K. Would love to say “never again” because that’s how I feel, but lord knows its going to happen again, just hopefully not in the near future.
Please let this stop.
Came home to two boxes of Krispy Kreme donuts. In and out they went. My heart is beating very hard. My hand and arm are spasming a little. Tired. Going to take a nap, then go to the gym and try to burn 2,000 calories.
Either that or at some really fatty food place so I can watch people eat.
Oh god. I really don’t know what to do.
I have to move in 2 weeks. Live away from family, on my own. I might get a job at Old Navy, I’m so stressed, my whole life is changing and it is out of my hands, I feel so out of control, I can just see everything getting much, much worse. :( Kill me now.
Destined to be a big, fat, tub o’ goo.
I just woke up, and it’s just one of those days. I want to leave my house but I don’t want to be seen. I am craving some cardio right now but my body hurts so much I can barely plank for a minute and a half. I look at how gross my body is, and I just want to abuse it until it dies. I HATE that I work out and I don’t look like it. I honestly look like I just sit around all day eating cream puffs. Part of me just wants to have coffee, maybe some lettuce, green tea, call it a day. The other part of me wants to head to the French Bakery, pick up some eclairs, pain au chocolate, a little baguette, maybe a full sized tart, eat it all, throw it up, call it a day. Guess which part is going to win? Riveting, I know.
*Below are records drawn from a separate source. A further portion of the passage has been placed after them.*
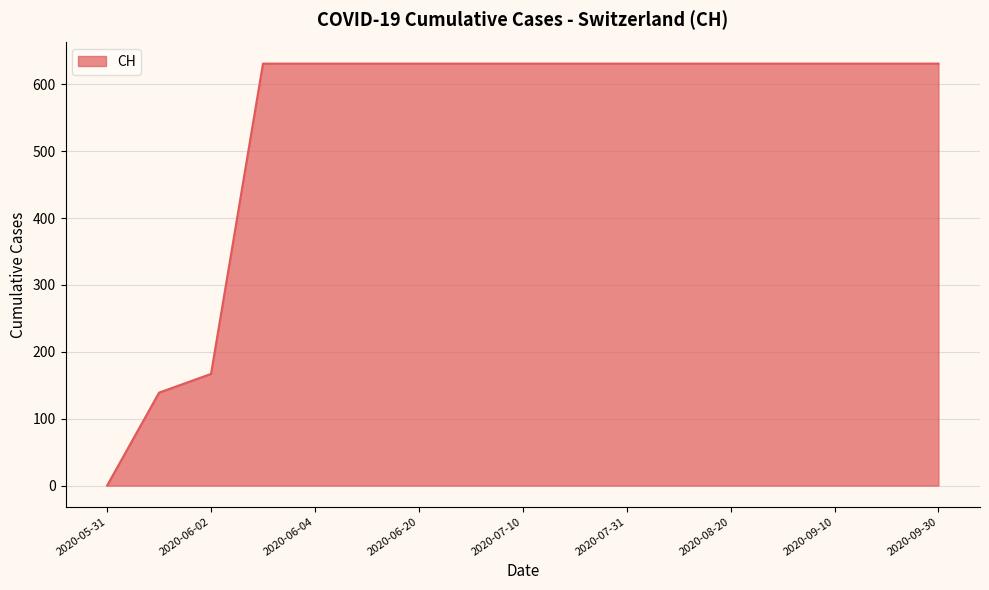

What is the greatest value displayed?

631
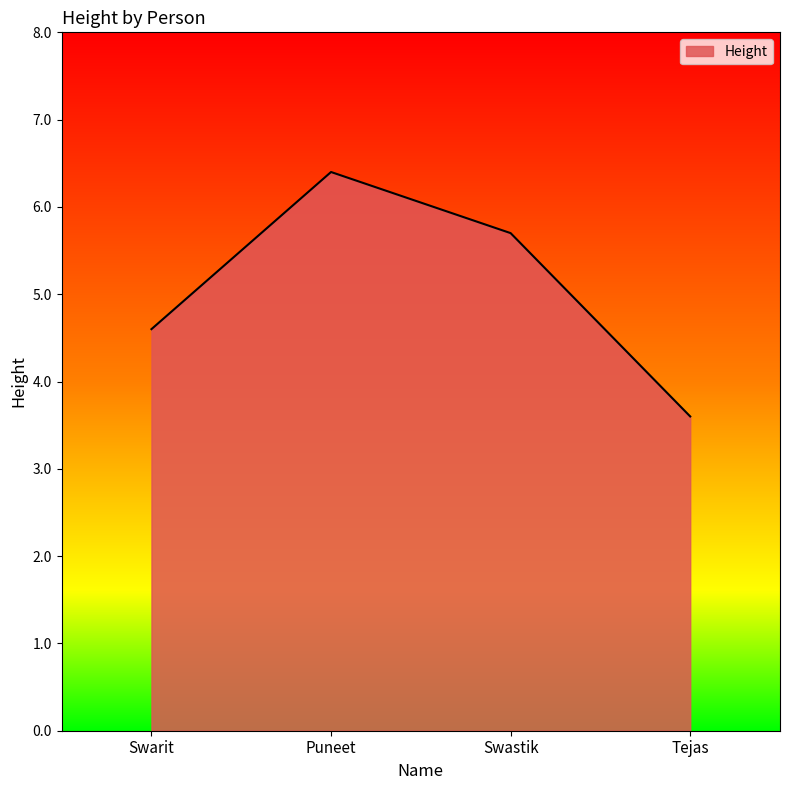

What is the average value?

5.1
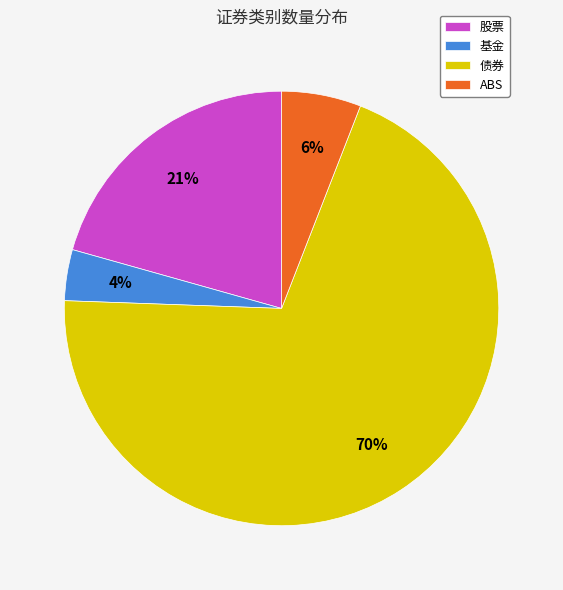

Is 债券 the majority of the pie?

Yes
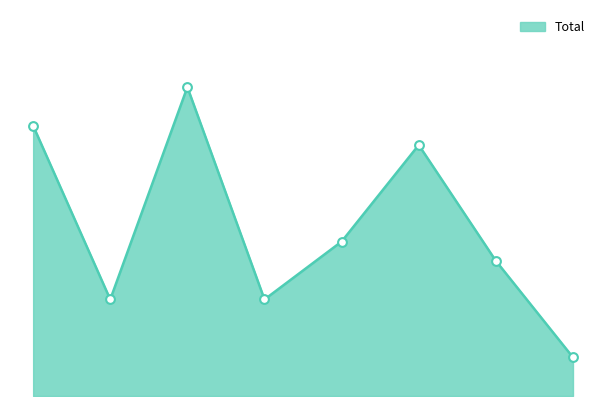

Is this an area chart (filled region under the line)?

Yes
Looked through some ED Recovery books at Barnes & Noble.
Started talking about food.
FOOD IS SO GOOD FOOD IS GOD FOOD FOOD FOOOOOOOOOOOOOOOOOODDDDDDDDDDDDDDD.
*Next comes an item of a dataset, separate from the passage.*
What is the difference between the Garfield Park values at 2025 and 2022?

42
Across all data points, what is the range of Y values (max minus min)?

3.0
Found out Krispy Kreme throws out good donuts at midnight. Go looking for other restaurants that do this until midnight, so as to find free binge food. Found 3 pizzas at Little Caesar’s, but they have meat on them and look disgusting, but haven’t been touched.
Wait outside Krispy Kreme.
Bag of donuts, not boxed, can’t reach them.
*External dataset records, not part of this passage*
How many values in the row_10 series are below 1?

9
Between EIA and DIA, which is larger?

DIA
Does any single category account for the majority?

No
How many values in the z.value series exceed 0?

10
End up buying (well I didn’t buy it but I feel bad for eating two of them, need to pay her back) a dozen and a half.
For 3 people.
That’s 6 each.
I could have eaten all of them. But that would be embarrassing.
She gets diet coke from the car. Good I guess it helps lubricate things.
Tense air, because we all know that we have an issue and 2/3-3/3 of us will go home and purge tonight.
I feel guilty.
Not going to lie, it was fun, but I feel guilty.